§ What needs to be done: The answer must be an exact copy of the lines from the top of the listing below through the line with "устраивает. а вы", with no pictures.

━━━━━━━━━━━━━━━━━━━━━━━━━━━━━━

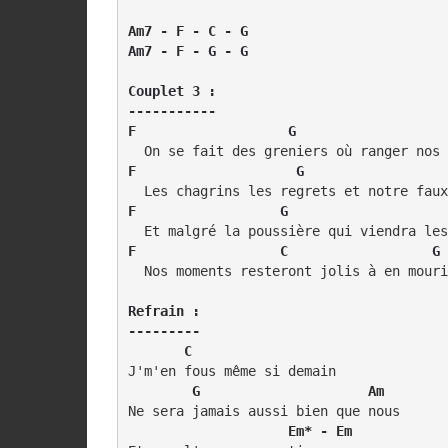
Am7 - F - C - G

Am7 - F - G - G
Couplet 3 :

-----------

F                   G                   
F                    G                  
F                  G                    
F                  C                  G 
  Nos moments resteront jolis à en mouri
Refrain :

---------

       C
J'm'en fous même si demain

     G                     Am
Ne sera jamais aussi bien que nous

   Em* - Em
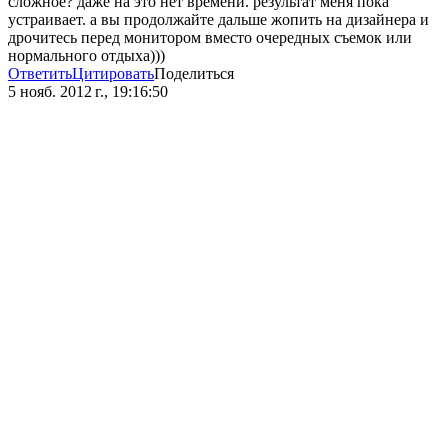
сложное? даже на это нет времени. результат меня пока
устраивает. а вы продолжайте дальше жопить на дизайнера и
дрочитесь перед монитором вместо очередных съемок или
нормального отдыха)))
Ответить
Цитировать
Поделиться
5 нояб. 2012 г., 19:16:50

━━━━━━━━━━━━━━━━━━━━━━━━━━━━━━

§ Written answer:
Am7 - F - C - G

Am7 - F - G - G
Couplet 3 :

-----------

F                   G                   
F                    G                  
F                  G                    
F                  C                  G 
  Nos moments resteront jolis à en mouri
Refrain :

---------

       C
J'm'en fous même si demain

     G                     Am
Ne sera jamais aussi bien que nous

   Em* - Em
сложное? даже на это нет времени. результат меня пока
устраивает. а вы продолжайте дальше жопить на дизайнера и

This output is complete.